• **TO DO**
For the entries below, repeat exactly each line starting with the one that contains "middle dip: (380, 307)" and going on through the one that contains "wrist: (257, 459)", and no others.

• **SUPPLIED RECORDS**

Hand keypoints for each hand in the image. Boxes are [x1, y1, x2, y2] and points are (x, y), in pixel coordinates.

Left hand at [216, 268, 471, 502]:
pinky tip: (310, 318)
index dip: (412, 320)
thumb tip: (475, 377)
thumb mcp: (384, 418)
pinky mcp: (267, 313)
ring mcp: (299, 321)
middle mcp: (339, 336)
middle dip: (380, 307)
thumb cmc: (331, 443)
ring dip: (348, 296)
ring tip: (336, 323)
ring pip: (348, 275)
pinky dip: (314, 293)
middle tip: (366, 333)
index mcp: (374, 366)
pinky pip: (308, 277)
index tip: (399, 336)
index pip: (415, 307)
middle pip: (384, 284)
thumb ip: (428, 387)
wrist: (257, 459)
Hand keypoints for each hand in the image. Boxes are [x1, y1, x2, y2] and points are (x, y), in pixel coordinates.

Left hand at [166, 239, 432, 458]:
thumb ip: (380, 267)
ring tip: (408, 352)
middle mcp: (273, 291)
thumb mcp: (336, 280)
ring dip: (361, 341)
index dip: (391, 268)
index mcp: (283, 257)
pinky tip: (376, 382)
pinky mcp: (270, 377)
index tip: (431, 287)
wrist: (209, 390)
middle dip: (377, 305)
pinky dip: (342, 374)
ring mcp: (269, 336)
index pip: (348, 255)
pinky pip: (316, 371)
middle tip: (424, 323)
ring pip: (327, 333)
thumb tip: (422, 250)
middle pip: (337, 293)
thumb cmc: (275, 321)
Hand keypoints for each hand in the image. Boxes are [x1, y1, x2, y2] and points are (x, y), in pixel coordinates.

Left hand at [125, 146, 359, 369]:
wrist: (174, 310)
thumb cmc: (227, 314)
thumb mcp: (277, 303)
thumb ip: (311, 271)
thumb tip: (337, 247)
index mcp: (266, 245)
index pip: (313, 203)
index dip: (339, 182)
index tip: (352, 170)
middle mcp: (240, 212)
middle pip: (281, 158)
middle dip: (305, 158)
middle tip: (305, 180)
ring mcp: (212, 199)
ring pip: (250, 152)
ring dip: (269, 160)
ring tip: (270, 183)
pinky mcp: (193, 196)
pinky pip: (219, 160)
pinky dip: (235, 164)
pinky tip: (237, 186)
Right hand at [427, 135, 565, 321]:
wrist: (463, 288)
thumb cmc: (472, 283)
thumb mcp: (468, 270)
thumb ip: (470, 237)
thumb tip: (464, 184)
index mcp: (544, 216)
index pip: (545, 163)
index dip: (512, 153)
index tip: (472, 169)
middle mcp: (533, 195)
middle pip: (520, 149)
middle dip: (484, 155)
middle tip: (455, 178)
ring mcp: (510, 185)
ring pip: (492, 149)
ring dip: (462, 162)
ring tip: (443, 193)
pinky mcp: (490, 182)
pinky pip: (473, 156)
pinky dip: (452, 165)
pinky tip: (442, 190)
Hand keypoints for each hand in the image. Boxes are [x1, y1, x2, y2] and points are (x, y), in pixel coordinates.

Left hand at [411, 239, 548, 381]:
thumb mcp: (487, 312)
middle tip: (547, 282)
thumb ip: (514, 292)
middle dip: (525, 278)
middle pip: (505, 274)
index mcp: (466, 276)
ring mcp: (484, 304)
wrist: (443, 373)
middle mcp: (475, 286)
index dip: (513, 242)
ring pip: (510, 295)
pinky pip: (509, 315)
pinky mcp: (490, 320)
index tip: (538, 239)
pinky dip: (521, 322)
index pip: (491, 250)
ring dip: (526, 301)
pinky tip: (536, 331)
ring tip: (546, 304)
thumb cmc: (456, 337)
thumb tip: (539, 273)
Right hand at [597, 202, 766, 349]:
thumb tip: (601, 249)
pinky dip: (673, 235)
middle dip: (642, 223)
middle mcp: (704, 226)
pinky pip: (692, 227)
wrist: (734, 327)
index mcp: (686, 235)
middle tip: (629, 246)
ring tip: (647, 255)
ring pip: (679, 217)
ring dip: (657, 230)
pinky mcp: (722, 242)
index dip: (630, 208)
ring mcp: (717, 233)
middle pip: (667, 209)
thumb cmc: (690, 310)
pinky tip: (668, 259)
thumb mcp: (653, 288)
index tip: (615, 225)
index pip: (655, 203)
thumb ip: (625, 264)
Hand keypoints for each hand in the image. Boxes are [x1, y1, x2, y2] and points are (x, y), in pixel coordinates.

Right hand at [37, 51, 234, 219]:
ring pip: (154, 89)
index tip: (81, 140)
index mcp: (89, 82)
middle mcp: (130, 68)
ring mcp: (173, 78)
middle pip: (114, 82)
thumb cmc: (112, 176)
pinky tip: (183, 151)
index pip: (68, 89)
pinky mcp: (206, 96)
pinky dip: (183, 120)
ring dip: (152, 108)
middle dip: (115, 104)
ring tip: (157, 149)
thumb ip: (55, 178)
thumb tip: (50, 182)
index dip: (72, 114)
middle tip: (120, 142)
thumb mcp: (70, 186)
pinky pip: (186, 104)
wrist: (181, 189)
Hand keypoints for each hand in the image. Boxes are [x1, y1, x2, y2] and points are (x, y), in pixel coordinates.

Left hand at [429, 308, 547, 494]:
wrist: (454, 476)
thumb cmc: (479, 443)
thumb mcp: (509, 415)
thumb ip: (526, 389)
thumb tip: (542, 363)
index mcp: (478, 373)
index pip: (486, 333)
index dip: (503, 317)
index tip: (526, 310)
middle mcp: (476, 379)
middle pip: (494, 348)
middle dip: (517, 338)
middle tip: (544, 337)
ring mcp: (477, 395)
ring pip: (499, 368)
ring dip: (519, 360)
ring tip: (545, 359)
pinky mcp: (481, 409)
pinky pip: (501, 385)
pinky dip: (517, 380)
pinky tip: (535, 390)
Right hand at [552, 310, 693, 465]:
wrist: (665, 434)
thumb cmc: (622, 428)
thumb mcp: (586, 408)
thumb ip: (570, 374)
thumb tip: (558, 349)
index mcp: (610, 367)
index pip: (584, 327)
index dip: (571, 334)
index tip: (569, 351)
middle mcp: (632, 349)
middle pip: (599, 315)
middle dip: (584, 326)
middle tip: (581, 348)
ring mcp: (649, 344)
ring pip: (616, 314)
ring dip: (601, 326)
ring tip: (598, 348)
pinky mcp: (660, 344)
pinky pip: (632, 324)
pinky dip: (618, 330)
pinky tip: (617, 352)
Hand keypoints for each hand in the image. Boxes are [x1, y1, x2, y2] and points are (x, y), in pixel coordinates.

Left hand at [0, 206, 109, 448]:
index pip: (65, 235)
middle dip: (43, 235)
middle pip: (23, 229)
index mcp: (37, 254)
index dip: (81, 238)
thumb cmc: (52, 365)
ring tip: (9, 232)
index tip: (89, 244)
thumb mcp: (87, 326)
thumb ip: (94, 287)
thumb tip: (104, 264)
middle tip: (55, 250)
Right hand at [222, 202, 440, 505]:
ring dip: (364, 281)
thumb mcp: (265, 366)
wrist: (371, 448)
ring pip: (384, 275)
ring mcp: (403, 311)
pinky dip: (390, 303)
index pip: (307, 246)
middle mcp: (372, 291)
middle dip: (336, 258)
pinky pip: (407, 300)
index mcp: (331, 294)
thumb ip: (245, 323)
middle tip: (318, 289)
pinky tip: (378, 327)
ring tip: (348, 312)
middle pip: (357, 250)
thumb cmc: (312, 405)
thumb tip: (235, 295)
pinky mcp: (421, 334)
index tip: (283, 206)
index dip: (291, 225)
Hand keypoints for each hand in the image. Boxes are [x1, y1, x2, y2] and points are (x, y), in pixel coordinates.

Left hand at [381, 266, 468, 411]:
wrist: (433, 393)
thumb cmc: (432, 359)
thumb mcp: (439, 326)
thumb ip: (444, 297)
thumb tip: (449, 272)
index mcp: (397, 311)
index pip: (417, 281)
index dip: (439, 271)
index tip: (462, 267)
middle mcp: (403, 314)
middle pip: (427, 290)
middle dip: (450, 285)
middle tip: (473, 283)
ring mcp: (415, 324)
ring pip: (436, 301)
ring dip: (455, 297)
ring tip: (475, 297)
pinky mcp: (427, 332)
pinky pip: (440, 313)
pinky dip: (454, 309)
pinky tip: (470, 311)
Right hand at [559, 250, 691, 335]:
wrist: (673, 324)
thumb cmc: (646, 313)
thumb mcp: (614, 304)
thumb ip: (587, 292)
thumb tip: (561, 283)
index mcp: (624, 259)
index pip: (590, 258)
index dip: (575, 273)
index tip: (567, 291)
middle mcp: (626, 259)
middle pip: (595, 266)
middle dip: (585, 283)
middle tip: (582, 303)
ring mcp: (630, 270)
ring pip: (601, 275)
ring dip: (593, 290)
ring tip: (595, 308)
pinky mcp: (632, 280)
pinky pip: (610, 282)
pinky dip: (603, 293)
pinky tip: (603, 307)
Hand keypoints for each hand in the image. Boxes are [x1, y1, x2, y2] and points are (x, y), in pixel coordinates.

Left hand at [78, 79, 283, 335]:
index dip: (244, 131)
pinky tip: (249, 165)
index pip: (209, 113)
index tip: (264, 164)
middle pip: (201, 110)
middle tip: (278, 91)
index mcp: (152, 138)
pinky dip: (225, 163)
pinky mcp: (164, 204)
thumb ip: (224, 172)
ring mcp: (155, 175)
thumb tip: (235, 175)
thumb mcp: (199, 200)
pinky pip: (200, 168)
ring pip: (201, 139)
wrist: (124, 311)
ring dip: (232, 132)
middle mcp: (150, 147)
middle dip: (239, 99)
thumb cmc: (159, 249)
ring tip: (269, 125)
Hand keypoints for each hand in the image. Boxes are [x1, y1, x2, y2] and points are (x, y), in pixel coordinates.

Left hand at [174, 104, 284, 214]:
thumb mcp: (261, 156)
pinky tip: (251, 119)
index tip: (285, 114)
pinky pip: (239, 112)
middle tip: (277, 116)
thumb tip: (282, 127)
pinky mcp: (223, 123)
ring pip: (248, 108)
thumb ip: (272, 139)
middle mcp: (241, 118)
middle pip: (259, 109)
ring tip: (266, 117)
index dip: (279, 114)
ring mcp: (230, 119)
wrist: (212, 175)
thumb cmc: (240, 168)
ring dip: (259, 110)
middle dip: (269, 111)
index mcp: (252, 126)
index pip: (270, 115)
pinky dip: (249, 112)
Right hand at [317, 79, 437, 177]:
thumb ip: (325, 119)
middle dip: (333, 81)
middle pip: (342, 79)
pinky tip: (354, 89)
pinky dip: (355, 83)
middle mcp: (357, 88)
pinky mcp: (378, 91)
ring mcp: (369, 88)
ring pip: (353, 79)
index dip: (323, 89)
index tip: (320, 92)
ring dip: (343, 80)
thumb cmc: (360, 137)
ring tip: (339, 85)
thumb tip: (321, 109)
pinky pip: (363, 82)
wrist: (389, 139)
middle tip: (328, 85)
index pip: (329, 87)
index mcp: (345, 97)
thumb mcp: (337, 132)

• **TASK RESPONSE**
middle dip: (380, 307)
thumb cmc: (331, 443)
ring dip: (348, 296)
ring tip: (336, 323)
ring pip: (348, 275)
pinky dip: (314, 293)
middle tip: (366, 333)
index mcp: (374, 366)
pinky pip: (308, 277)
index tip: (399, 336)
index pip: (415, 307)
middle pip: (384, 284)
thumb ip: (428, 387)
wrist: (257, 459)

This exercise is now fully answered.